致命的なのはやはり縦写真だ。横写真と混ぜてスライドショーされていると、縦写真が来た時には思わず「ショボ!」と叫びそうになる。PCディスプレイで見る縦写真はそれほどショボくは見えないが、プロジェクターだとなぜかショボ感がアップしてしまう。やはりプロジェクションは大きさが命であり、物理的な大きさと心理的な感動が直結してしまう事を改めて痛感した。この縦写真問題が解決されない限り、一枚一枚をじっくり見るような写真鑑賞の道具とはなり得ないであろう。それは予め想像できていた事ではあるけども、実際には想像以上。ちなみに縦置きでの使用は避けるようマニュアルに記述がある。

そのかわりPCライクなフォトスライドショーを流して見るにはかなりうってつけな感じで、自宅のリビングで気軽にこんなものを楽しめるとしたら、まあ相当オシャレだろうと思う。その為だけにこれを買える財力があり、なおかつそういう心理的な余裕がある生活なら、それは素直に羨ましい事だ。とはいえ現実的には、ちょっとオシャレな店舗のディスプレイ用途というのが、値段も含めて最も納得しやすい用途ではあるけど。

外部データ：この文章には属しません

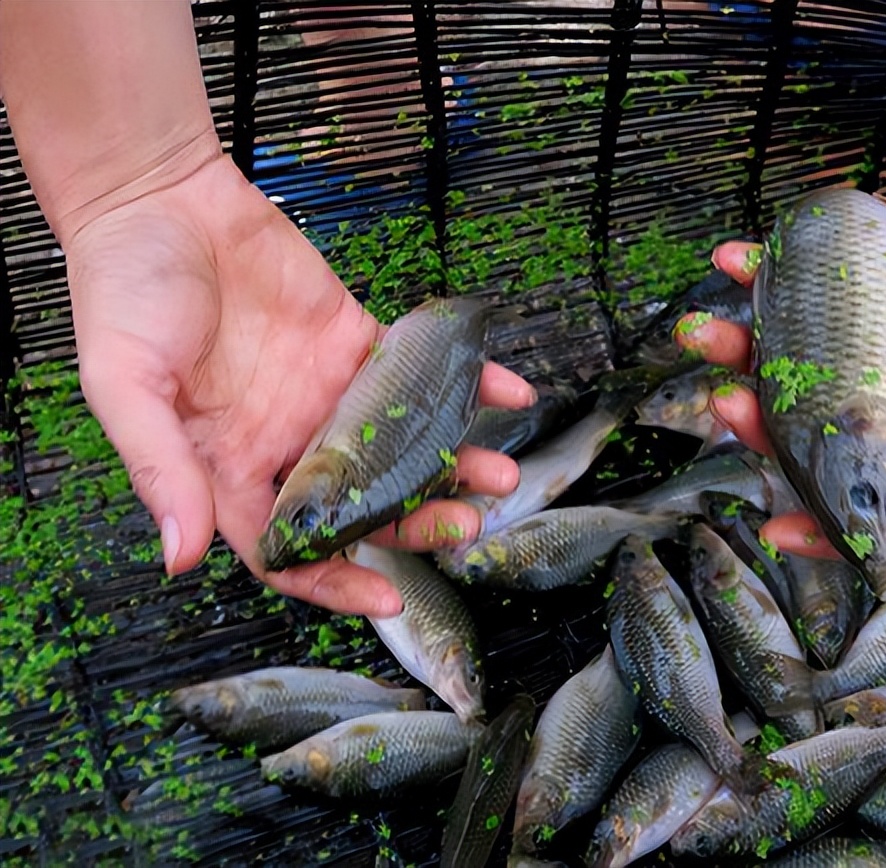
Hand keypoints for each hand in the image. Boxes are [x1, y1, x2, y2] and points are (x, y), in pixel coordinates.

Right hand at [66, 154, 533, 616]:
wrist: (159, 198)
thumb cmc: (123, 292)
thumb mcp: (124, 386)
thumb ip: (160, 470)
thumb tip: (179, 559)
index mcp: (228, 466)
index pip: (288, 548)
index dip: (332, 579)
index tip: (386, 599)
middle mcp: (286, 440)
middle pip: (361, 503)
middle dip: (415, 522)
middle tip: (467, 524)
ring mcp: (326, 392)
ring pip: (399, 445)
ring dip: (451, 463)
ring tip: (499, 473)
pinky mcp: (355, 340)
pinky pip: (418, 371)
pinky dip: (465, 382)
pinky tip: (509, 390)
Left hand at [675, 126, 885, 549]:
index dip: (836, 521)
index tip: (776, 527)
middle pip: (827, 427)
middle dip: (767, 423)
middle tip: (725, 400)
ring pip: (807, 361)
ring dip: (750, 352)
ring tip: (709, 330)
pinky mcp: (877, 280)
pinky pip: (813, 288)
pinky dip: (769, 275)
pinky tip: (739, 259)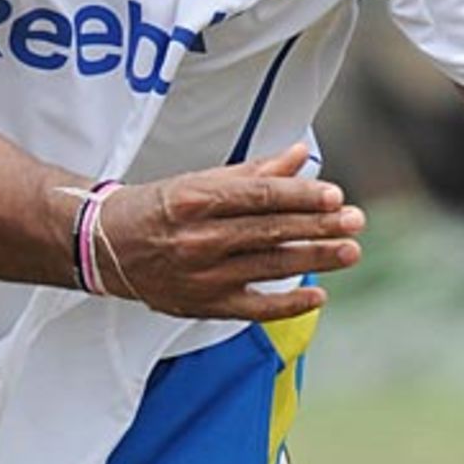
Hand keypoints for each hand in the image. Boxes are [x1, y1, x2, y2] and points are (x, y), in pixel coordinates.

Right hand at [94, 143, 363, 320]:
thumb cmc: (161, 206)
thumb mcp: (201, 181)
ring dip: (315, 260)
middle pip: (271, 232)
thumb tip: (301, 155)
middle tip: (356, 221)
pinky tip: (319, 296)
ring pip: (269, 268)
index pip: (261, 197)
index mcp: (197, 199)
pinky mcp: (202, 305)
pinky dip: (288, 305)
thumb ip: (254, 172)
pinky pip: (254, 309)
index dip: (302, 197)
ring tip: (351, 252)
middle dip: (319, 226)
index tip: (337, 196)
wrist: (106, 247)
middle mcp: (198, 239)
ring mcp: (201, 276)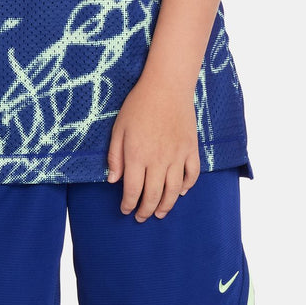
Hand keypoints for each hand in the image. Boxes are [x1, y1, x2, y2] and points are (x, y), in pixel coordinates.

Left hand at [106, 78, 200, 221]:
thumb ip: (115, 155)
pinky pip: (192, 176)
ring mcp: (177, 157)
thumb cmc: (138, 105)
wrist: (166, 87)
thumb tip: (113, 180)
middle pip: (153, 195)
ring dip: (166, 205)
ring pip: (173, 191)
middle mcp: (158, 161)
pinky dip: (186, 187)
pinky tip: (180, 192)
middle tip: (141, 217)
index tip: (125, 210)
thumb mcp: (118, 128)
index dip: (129, 204)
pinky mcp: (191, 150)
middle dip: (146, 210)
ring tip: (159, 213)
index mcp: (137, 156)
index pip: (132, 190)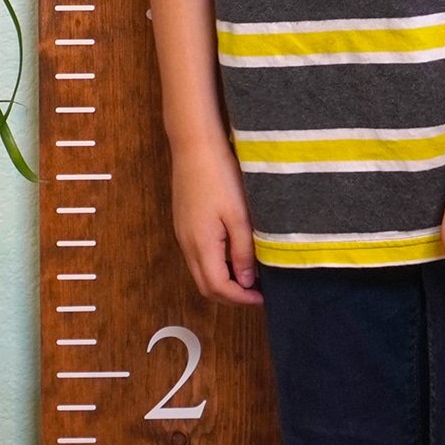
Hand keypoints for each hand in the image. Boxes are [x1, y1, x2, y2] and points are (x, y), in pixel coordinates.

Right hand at [169, 133, 263, 304]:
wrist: (194, 146)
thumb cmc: (219, 176)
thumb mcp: (239, 215)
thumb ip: (243, 251)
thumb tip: (246, 281)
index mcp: (201, 244)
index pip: (218, 287)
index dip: (240, 298)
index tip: (262, 297)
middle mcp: (186, 244)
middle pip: (205, 285)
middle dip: (230, 296)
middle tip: (256, 293)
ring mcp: (182, 234)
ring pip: (200, 272)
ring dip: (223, 281)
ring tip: (249, 275)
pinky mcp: (183, 224)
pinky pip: (197, 256)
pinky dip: (215, 265)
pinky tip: (233, 255)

もう一つの特徴として、軽量コンパクトな事がやたら強調されて宣伝されている事にも気付く。積極的に持ち運んでフォトプレゼンテーションするような用途を見込んでいるのだろうか。確かに出先で拝借できるプロジェクターはデータプロジェクターが多いだろうから、少しでも写真を見映えよく見せようとこれを持ち運ぶシーンは容易に想像できる。少なくとも漬物石のように重いスライドプロジェクターを持ち運んでいる人にとっては、3.6kgという重量は魅力に思えるだろう。